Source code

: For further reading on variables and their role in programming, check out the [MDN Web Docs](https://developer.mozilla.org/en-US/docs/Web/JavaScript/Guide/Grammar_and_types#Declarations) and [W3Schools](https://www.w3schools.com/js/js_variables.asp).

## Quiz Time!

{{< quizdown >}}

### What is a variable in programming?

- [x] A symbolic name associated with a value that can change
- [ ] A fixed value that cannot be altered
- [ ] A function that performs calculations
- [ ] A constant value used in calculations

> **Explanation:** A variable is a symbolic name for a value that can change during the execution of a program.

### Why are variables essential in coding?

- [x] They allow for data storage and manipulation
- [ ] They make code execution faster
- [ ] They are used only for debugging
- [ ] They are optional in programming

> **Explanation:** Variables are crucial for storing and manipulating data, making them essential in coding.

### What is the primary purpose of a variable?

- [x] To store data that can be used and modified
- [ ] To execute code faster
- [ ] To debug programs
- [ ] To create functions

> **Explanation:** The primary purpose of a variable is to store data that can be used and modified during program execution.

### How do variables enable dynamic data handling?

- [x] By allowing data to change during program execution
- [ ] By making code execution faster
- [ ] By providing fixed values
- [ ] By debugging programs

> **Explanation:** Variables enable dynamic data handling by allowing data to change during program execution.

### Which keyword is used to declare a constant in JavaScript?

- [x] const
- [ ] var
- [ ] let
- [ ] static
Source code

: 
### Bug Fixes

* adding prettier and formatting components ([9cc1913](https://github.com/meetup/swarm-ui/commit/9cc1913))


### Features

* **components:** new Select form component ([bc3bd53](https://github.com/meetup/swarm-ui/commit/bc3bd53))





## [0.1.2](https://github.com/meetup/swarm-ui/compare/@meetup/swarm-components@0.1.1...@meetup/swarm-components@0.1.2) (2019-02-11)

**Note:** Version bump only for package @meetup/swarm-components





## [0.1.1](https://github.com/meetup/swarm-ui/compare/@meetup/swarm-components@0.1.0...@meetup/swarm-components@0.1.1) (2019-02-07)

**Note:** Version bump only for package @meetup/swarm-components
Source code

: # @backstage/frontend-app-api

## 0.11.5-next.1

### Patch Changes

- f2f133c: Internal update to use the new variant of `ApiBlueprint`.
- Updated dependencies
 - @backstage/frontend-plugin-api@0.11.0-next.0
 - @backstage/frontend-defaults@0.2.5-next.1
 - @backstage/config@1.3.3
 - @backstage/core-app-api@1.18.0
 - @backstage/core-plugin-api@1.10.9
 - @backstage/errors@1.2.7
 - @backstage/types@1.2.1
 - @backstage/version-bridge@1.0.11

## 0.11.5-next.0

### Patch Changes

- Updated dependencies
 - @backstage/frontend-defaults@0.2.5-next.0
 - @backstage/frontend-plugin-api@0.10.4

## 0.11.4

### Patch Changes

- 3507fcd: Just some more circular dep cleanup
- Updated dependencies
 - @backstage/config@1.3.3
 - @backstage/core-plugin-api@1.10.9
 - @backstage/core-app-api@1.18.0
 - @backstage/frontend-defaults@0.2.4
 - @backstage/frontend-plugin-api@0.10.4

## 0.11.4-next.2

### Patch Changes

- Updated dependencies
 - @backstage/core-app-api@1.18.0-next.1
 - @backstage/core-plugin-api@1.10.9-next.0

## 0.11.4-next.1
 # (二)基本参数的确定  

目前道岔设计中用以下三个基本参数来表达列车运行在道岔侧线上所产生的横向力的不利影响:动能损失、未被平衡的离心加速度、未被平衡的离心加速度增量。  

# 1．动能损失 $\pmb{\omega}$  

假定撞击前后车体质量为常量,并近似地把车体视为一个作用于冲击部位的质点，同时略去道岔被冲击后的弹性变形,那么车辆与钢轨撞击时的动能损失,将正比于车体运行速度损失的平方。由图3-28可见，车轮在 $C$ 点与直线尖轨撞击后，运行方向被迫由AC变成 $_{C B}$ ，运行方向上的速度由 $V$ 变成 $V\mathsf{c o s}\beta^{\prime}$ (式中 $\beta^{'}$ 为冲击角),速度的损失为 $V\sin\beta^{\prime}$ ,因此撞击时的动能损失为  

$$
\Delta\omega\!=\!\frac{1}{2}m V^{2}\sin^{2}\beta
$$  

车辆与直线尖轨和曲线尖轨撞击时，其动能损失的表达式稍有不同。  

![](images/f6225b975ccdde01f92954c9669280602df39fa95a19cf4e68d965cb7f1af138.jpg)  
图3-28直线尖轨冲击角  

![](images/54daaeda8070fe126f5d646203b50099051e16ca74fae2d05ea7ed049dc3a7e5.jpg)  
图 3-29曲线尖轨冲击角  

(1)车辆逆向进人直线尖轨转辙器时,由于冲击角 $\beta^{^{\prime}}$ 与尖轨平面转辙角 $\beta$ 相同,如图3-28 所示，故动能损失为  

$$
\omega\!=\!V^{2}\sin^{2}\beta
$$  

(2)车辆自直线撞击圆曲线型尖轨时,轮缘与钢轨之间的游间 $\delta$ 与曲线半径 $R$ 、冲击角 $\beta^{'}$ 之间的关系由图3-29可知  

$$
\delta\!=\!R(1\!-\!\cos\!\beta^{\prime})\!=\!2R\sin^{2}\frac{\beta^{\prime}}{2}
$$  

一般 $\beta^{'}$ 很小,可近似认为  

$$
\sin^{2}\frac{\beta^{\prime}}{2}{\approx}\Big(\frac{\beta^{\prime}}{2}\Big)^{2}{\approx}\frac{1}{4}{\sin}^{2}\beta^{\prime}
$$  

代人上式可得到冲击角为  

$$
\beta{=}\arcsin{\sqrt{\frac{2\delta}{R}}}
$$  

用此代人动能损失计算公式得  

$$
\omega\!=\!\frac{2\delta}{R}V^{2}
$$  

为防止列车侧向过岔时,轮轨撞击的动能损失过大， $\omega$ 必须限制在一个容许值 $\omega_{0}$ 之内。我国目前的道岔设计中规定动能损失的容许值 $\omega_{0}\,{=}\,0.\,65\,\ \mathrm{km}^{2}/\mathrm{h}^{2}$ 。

——

- _About this exercise_
Copy the records above faithfully. Begin at their first line, end at the line containing "### Why are variables essential in coding?", and include nothing else.

- _Expected answer_
Source code

: For further reading on variables and their role in programming, check out the [MDN Web Docs](https://developer.mozilla.org/en-US/docs/Web/JavaScript/Guide/Grammar_and_types#Declarations) and [W3Schools](https://www.w3schools.com/js/js_variables.asp).

## Quiz Time!

{{< quizdown >}}

### What is a variable in programming?

- [x] A symbolic name associated with a value that can change
- [ ] A fixed value that cannot be altered
- [ ] A function that performs calculations
- [ ] A constant value used in calculations

> **Explanation:** A variable is a symbolic name for a value that can change during the execution of a program.

### Why are variables essential in coding?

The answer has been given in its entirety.